"""
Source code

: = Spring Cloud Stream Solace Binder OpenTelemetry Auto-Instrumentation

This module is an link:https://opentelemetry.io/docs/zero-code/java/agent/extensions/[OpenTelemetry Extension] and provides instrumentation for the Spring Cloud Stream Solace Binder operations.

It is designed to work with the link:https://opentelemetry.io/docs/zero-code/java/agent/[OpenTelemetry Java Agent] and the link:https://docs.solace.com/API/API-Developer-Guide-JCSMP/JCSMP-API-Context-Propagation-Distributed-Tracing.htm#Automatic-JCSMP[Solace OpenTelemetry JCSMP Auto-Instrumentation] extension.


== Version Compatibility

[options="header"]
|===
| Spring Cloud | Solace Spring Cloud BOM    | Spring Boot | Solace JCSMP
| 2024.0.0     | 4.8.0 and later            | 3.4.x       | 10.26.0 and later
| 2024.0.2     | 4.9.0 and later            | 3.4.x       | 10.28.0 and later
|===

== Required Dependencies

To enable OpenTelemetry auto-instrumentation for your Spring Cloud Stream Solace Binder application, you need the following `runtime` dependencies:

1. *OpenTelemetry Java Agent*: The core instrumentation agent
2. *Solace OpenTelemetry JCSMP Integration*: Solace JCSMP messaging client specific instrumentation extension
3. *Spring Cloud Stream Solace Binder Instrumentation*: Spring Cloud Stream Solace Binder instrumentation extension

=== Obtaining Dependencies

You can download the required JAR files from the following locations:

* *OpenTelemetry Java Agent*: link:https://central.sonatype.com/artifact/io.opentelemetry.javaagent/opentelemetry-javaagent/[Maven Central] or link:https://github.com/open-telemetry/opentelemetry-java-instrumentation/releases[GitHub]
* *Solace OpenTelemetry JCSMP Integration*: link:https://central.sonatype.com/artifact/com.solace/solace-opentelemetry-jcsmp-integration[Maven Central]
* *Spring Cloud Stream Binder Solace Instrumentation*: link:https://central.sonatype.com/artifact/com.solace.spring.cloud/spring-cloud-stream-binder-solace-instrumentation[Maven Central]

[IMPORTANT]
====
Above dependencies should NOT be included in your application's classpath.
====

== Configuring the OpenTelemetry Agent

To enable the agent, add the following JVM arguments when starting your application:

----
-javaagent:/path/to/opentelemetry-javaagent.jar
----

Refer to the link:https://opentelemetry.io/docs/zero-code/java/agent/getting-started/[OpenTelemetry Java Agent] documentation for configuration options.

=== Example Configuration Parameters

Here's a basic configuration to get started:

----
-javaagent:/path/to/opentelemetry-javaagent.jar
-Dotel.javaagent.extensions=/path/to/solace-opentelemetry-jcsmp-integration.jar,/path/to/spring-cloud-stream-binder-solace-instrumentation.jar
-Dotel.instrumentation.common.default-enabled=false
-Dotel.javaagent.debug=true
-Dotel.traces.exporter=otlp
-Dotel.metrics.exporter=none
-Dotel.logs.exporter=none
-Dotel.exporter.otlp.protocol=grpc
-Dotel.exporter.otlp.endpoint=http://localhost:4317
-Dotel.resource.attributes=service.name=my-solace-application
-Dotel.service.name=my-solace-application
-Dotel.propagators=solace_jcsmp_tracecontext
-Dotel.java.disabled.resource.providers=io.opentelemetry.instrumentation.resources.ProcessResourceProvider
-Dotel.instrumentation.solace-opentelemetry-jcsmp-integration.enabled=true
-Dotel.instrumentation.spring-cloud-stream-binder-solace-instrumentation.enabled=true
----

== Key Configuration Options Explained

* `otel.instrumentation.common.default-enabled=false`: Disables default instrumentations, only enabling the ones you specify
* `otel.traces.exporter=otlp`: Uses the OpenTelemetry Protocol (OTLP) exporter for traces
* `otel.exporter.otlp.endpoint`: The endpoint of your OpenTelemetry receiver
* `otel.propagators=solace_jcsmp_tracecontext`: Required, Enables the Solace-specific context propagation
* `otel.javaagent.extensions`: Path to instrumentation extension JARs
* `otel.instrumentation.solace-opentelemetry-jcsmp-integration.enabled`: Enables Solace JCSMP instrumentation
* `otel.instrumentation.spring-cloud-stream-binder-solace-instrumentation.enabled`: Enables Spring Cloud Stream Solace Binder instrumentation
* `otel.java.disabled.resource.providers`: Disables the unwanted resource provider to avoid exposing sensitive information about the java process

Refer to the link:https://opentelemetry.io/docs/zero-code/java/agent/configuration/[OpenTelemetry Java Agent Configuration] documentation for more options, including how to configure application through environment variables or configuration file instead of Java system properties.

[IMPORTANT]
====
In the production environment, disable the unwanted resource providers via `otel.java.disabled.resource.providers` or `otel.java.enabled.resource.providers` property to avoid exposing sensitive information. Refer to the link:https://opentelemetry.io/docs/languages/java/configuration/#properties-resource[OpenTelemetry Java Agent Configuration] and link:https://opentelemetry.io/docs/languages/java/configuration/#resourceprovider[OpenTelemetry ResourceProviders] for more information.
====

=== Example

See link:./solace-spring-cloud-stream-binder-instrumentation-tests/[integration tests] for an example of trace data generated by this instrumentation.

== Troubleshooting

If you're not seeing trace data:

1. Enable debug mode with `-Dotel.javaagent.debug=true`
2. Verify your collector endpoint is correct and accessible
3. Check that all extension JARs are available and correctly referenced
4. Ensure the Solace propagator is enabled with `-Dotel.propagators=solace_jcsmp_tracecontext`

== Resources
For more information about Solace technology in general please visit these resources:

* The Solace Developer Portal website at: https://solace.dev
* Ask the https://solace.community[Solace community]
"""
TASK STATEMENT: Go through the material above and output exactly the lines from the one containing "for configuration options." through the one containing "exporter for traces".

ANSWER TO THIS PROBLEM:
Refer to the link:https://opentelemetry.io/docs/zero-code/java/agent/getting-started/[OpenTelemetry Java Agent] documentation for configuration options.

=== Example Configuration Parameters

Here's a basic configuration to get started:

----
-javaagent:/path/to/opentelemetry-javaagent.jar
-Dotel.javaagent.extensions=/path/to/solace-opentelemetry-jcsmp-integration.jar,/path/to/spring-cloud-stream-binder-solace-instrumentation.jar
-Dotel.instrumentation.common.default-enabled=false
-Dotel.javaagent.debug=true
-Dotel.traces.exporter=otlp
-Dotel.metrics.exporter=none
-Dotel.logs.exporter=none
-Dotel.exporter.otlp.protocol=grpc
-Dotel.exporter.otlp.endpoint=http://localhost:4317
-Dotel.resource.attributes=service.name=my-solace-application
-Dotel.service.name=my-solace-application
-Dotel.propagators=solace_jcsmp_tracecontext
-Dotel.java.disabled.resource.providers=io.opentelemetry.instrumentation.resources.ProcessResourceProvider
-Dotel.instrumentation.solace-opentelemetry-jcsmp-integration.enabled=true
-Dotel.instrumentation.spring-cloud-stream-binder-solace-instrumentation.enabled=true
----

== Key Configuration Options Explained

* `otel.instrumentation.common.default-enabled=false`: Disables default instrumentations, only enabling the ones you specify
* `otel.traces.exporter=otlp`: Uses the OpenTelemetry Protocol (OTLP) exporter for traces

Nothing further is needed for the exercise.